The 10-Day Rule is a provision in the Texas Advance Directives Act (Chapter 166.046 of the Texas Health & Safety Code) that allows a hospital ethics committee to withdraw basic life-sustaining care, like a ventilator or dialysis, from a patient against his expressed will, his advance directive, or the instruction of his surrogate decision-maker. Ten days after informing the patient or surrogate of the committee’s decision, the hospital can remove basic life-sustaining care from a patient.

Click here to sign up for pro-life news alerts from LifeNews.com

Committees can withdraw care for any reason and the patient cannot appeal the decision. Even if the patient is conscious, coherent, and actively requests to stay alive, the 10-Day-Rule allows the hospital to overrule the patient’s will.

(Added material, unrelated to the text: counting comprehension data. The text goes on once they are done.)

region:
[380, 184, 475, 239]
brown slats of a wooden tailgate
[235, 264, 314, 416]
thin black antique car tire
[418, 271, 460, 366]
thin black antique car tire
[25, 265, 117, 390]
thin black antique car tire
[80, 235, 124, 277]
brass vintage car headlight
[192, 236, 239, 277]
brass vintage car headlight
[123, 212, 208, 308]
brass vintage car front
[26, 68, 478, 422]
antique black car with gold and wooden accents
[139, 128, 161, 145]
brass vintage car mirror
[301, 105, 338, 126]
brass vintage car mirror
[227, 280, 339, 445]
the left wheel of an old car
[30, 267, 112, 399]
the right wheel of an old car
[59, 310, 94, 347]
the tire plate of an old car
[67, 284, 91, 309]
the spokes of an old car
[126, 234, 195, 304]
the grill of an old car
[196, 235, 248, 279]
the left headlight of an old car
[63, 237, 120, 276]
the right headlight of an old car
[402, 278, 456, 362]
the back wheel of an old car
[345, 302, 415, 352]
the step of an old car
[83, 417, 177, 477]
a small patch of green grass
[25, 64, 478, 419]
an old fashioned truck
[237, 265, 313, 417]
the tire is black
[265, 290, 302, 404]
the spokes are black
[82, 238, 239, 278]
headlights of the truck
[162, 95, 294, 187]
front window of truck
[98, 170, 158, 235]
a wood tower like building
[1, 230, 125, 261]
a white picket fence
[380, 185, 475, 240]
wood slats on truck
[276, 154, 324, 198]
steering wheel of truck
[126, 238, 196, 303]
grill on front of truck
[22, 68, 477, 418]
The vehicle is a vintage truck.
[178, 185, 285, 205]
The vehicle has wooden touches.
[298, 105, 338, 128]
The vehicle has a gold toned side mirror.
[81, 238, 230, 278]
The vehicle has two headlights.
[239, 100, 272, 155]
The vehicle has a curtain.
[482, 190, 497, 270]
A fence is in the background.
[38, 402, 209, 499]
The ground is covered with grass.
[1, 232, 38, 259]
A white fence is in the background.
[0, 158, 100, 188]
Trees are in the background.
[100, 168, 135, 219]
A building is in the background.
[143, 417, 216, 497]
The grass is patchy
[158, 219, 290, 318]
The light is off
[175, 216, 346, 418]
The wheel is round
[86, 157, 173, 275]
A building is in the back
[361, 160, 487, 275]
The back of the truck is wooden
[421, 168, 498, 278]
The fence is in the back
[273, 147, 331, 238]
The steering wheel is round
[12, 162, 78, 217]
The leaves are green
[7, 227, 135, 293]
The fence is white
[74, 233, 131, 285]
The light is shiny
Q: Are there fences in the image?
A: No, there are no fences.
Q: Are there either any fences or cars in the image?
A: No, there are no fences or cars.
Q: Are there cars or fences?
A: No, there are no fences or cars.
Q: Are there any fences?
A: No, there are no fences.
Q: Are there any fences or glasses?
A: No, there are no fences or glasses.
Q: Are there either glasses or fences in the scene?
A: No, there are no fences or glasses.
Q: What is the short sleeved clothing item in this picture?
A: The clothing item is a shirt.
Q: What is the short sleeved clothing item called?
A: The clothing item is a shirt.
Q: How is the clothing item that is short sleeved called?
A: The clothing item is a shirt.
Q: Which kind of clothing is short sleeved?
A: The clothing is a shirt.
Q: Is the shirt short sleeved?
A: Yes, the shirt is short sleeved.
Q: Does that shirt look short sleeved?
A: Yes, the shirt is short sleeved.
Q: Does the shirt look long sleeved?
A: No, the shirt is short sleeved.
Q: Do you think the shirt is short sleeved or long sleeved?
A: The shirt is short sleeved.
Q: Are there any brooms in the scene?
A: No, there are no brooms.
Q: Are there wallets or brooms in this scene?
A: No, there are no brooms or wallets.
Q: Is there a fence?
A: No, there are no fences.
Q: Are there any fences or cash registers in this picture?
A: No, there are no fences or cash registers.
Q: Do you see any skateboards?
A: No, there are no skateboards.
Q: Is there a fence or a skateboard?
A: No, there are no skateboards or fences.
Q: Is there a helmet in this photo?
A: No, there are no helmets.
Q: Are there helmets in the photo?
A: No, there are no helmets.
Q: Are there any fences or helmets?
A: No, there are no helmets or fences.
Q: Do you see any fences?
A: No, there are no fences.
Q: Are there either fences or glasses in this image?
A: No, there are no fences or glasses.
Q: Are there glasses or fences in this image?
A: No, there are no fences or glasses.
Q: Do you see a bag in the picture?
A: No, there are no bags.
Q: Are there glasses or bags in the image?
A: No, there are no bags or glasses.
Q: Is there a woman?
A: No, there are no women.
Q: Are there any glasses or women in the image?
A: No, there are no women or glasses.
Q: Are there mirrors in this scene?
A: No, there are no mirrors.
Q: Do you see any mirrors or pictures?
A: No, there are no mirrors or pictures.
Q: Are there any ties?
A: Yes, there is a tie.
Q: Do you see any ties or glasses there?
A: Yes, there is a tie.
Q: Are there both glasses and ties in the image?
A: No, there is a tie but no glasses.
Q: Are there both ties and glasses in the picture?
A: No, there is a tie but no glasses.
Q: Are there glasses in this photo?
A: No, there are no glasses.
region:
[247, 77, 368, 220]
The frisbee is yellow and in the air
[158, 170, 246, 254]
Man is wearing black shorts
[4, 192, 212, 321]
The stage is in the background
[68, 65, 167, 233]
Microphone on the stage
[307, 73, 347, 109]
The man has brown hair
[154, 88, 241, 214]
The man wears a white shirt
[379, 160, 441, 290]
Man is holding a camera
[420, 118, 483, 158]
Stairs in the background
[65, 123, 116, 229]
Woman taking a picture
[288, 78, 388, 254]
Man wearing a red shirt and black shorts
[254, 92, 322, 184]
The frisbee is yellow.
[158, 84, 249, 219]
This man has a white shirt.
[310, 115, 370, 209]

Attorney Wesley Smith, a noted writer and author on end of life issues, testified in favor of  legislation to stop the rule. During his testimony he broke down the problems with the 10-day rule:

In Texas, patient autonomy is essentially a one-way street. Here, if a doctor disagrees with the patient’s decision to maintain life—and the patient or family refuses to permit the life-extending treatment to be withdrawn—the doctor can take the controversy to the hospital bioethics committee for a quasi-judicial hearing and binding ultimate ruling.

If the committee agrees with the doctor, the patient or family has only 10-days within which to find an alternative source of treatment and arrange a transfer. If they can’t, the life-extending treatment can be terminated over the patient or surrogate’s objection—meaning the patient will be forced into a death at a time when life could have been maintained.

To fully comprehend the unjust nature of Texas law in this regard, realize that these “futile care” or “inappropriate care” decisions do not terminate treatment because it won’t work, but because it does. It is keeping the patient alive when the doctor/bioethics committee thinks the patient should die.

This isn’t an objective medical determination, but a subjective value judgment. And given the subjective nature of such decision making—which involves the question of whether the among of suffering the intervention may cause outweighs the desire to maintain life—the law should give the ultimate power to decide such questions to patients, families, and duly appointed surrogates who know the patient most intimately, not to bioethics committee members who are strangers to the patient.